— Document passage —
Section 2.3. Additional Securities. Section 2.9 is added to the Primary Indenture, and Section 2.9 will read in its entirety as follows:
SECTION 2.9. ADDITIONAL SECURITIES.
(a) General. The Issuer may, subject to the requirements of Section 2.9(b), issue one or more installments of Additional Securities. When issued and delivered, the Additional Securities will be payable from and secured by this Indenture and the Collateral on a parity with any previously issued outstanding Securities. The Additional Securities may be issued in one or more series or not in any series, be in various principal amounts, mature at different times, and bear interest at different rates from each other and from Securities which are previously outstanding, be payable in installments, be redeemable prior to maturity with or without premium on whatever terms or prices, and contain such other provisions as may be provided in the supplemental indenture pursuant to which the Additional Securities are issued.
(b) Requirements for Issuing Additional Securities. No Additional Securities shall be issued unless:
(i) The prior written consent to the issuance of the Additional Securities is given by the Holders of not less than a majority in aggregate principal amount of Securities at the time outstanding;
(ii) The Issuers deliver to the Trustee Officers Certificates, each stating to the effect that no Default exists in connection with any of the covenants or requirements of this Indenture or any
3
supplemental indenture authorizing the issuance of Additional Securities, except Defaults that have been waived in writing by the Holders; and
(iii) The Issuers and the Trustee enter into a Supplemental Indenture regarding the terms, issuance and delivery of Additional Securities and the Trustee is provided with the documents required to be delivered to it pursuant to Section 8.4 of this Indenture and other documents and opinions reasonably requested by the Trustee.

— Tasks —
**a)** Answer these from the indenture passage on Additional Securities:
(i) How much of the outstanding Securities must the Holders who give prior written consent represent?
(ii) Which section of the Indenture is cited for the documents that must be delivered to the Trustee?
(iii) Once issued and delivered, Additional Securities are payable and secured on a parity with what?
**b)** Carry on the indenture passage about Additional Securities, starting right after its last sentence.

— Source material —
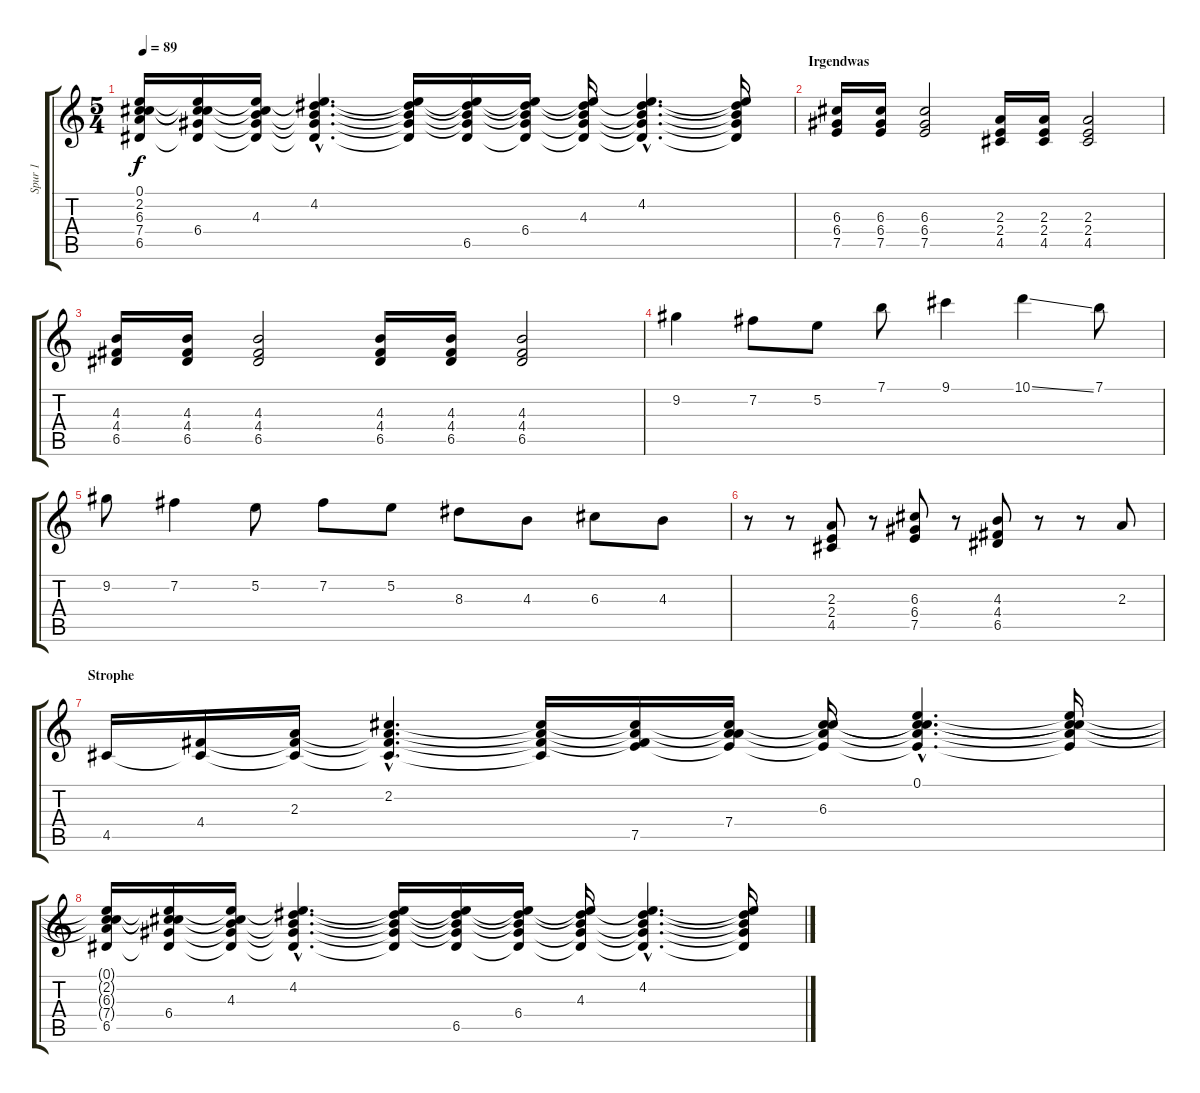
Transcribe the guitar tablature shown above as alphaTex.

— Task responses —
**a)**
(i) Not less than a majority in aggregate principal amount of Securities at the time outstanding.
(ii) Section 8.4.
(iii) Any previously issued outstanding Securities.

**b)**
Section 2.4 Supplemental Indentures. Section 8.1 of the Primary Indenture is amended to add thereto a new subsection (e) which will read in its entirely as follows:
(e) to provide for the issuance of Additional Securities in accordance with Section 2.9 of this Indenture.
Section 2.5 Amendment to the Form of Face of the Series 1998 Security. The Form of the Face of the Series 1998 Security is amended by amending the fourth-to-the-last paragraph thereof, so that, as amended, such paragraph shall read in its entirety as follows:
The interest so payable on any Interest Payment Date will, except as otherwise provided in the Indenture referred to on the reverse hereof, be paid to the Person in whose name this Security is registered on the 15th day of the month next preceding the month in which such interest payment falls, whether or not such Interest Record Date is a Business Day.
Section 2.6 Global Amendment. To the extent necessary, all other terms of the Primary Indenture shall be deemed amended to reflect the issuance of Additional Securities and of an additional Funding Note or Notes as contemplated by the terms of this Supplemental Indenture. Section 3.28 shall not govern the use of proceeds from the sale of Additional Securities permitted by the terms hereof. All Additional Funding Notes shall be Collateral.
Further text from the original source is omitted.